Researchers also found that approximately 5,000 natural deaths were added to the list of casualties, including cancer patients who were listed as still receiving treatment. According to the report, the inaccurate information has “led to a narrative where the Israel Defense Forces are portrayed as disproportionately targeting civilians.”
The UK-based Henry Jackson Society discovered through the “Questionable Counting” study, which analyzed Israeli and US military and intelligence reports, that mainstream news outlets failed to distinguish between civilian and terrorist casualties and relied on the erroneous statistics from the Hamas-run agency reporting on the war and gave the figures no scrutiny. Conversely the same outlets overwhelmingly scrutinized statistics and reports provided by the Israel Defense Forces.

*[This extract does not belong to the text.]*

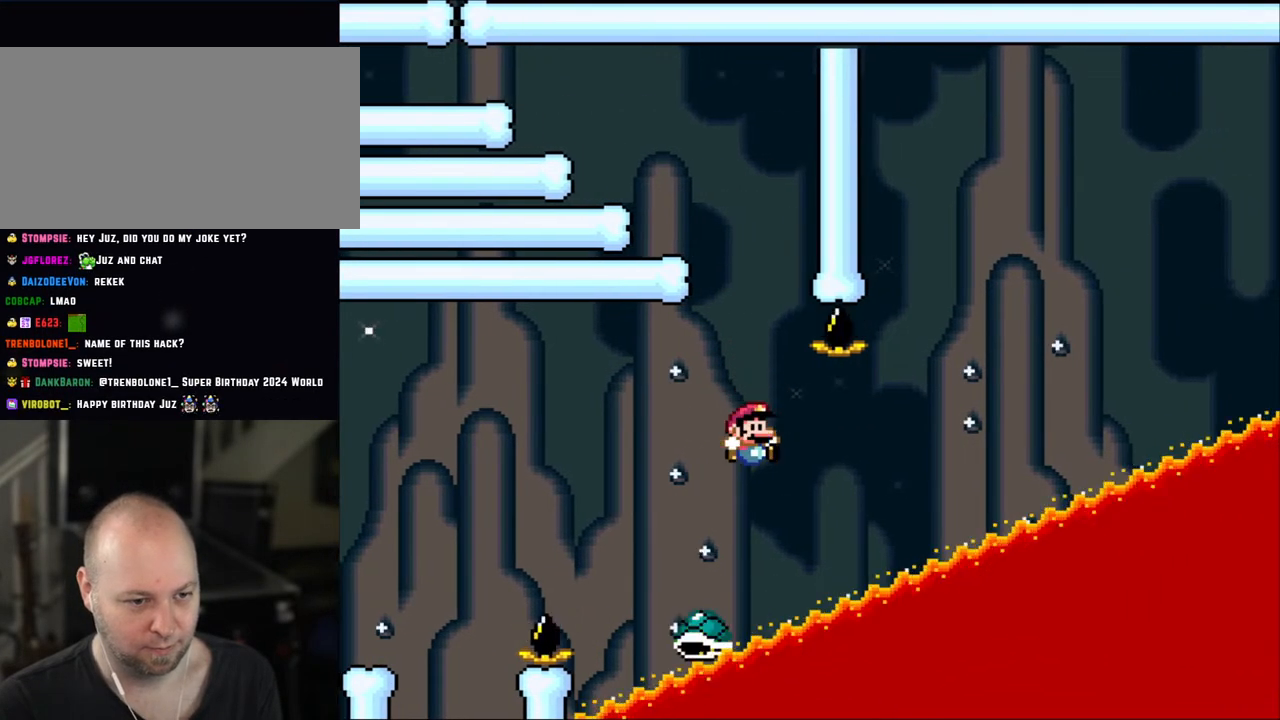
{"buttons": ["Y", "DPAD_RIGHT"], "events": [[83, "DPAD_LEFT", "up"], [133, "DPAD_RIGHT", "down"], [200, "B", "up"], [333, "DPAD_RIGHT", "up"], [483, "DPAD_RIGHT", "down"]]}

Gaza officials claim more than 44,700 people have been killed in the territory following the Oct. 7 terrorist attacks on Israel but they don't say that over 17,000 of those were Hamas terrorists. Many media outlets parroted the Hamas narrative according to the study, which was published on Saturday, after analyzing all articles with Gaza fatality statistics published from February through May 2024 in CNN, BBC News, The New York Times, The Washington Post, The Guardian, Associated Press, Reuters and the Australian ABC.
The study claimed that the Hamas-operated Gaza Health Ministry overstated casualties by including natural deaths and over-reporting the number of women and children killed. Additionally, researchers found that men were included on lists of women who were killed and adults were found lists of child deaths.
The study’s author, Andrew Fox, said, “This misclassification contributes to the narrative that civilian populations, particularly women and children, bear the brunt of the conflict, potentially influencing sentiment and media coverage,” according to the New York Post.